Next week bears an awful foreboding for Barbadians from all walks of life and all sectors contributing to the national economy. There is further predictable gloom on the economic horizon; this fact is based upon two significant things. For starters, the global economy remains as volatile and uncertain as it has been since 2007; the UK, USA, and Europe as whole are fighting stubbornly to bring about some stability in the context that their economies are still courting a double-dip recession, unable to kick-start employment, and are battling a series of corruption and other forms infelicitous charges regarding the public purse.
The second factor speaks to the lack or insufficiency of innovative economic mechanisms by government to deal with the shocks and turbulence impacting on Barbados given its peculiarities of a very low manufacturing base, a weak export climate, a restricted services economy, a fixed exchange rate regime, and an ever increasing import bill that far surpasses the capacity of the country’s production and consumption.
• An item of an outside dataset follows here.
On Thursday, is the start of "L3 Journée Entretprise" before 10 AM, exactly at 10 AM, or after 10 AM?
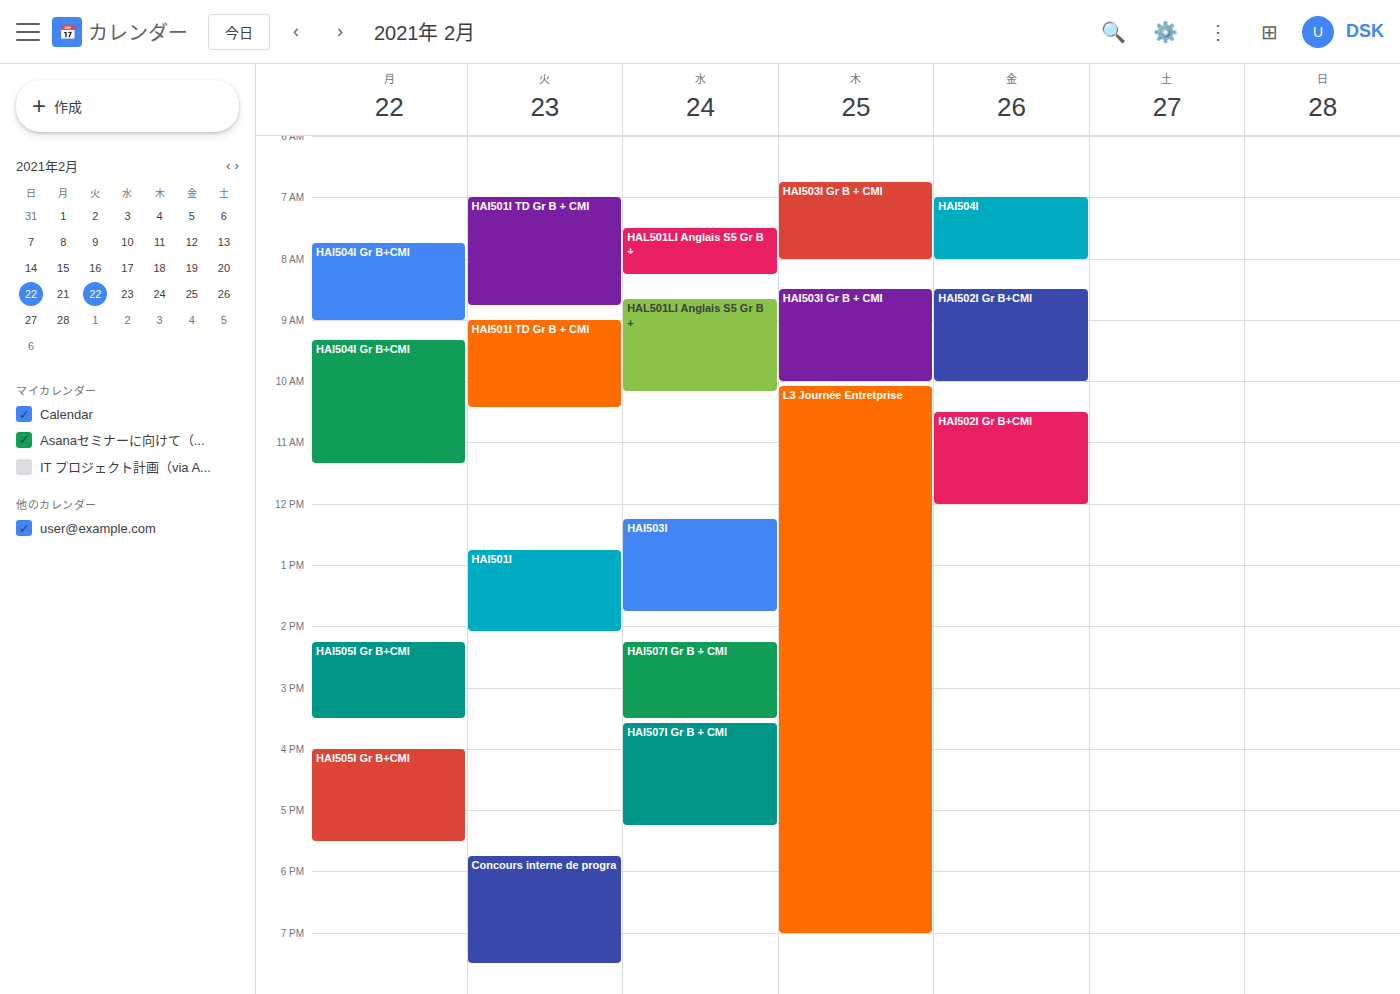
10:05 AM -- after 10 AM, 5 minutes below the 10 AM line.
Together these things make the job of Minister of Finance a perplexing one especially considering his ‘greenness’ to the profession notwithstanding his enthusiasm and/or other attributes.
From recent memory, perhaps the only Barbadian that I may say who would cherish and not envy the current Minister’s position is the Leader of the Opposition despite his acknowledgement of the tremendous task and acumen that is necessarily required for a return of Barbados to relative economic success. In my opinion, even with Mr. Arthur the difficulties would not disappear despite he may offer some confidence in the economy and inspire the local private sector based upon his track record. This is likely to be the case since in all fairness to potential leaders and economists, very few if any public statements made in the past year have suggested new economic paths for the country. Yet there is little dispute about the country’s economic accomplishments under his leadership.